## Directive
All of the records must be restated exactly, with every line complete.

Collected data:
──────────

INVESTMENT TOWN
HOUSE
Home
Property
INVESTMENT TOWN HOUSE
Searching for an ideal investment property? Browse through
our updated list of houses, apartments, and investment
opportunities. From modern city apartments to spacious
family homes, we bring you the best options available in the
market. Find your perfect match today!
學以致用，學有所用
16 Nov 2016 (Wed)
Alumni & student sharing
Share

──────────

## Written answer
INVESTMENT TOWN
HOUSE
Home
Property
INVESTMENT TOWN HOUSE
Searching for an ideal investment property? Browse through
our updated list of houses, apartments, and investment
opportunities. From modern city apartments to spacious
family homes, we bring you the best options available in the
market. Find your perfect match today!
學以致用，學有所用
16 Nov 2016 (Wed)
Alumni & student sharing
Share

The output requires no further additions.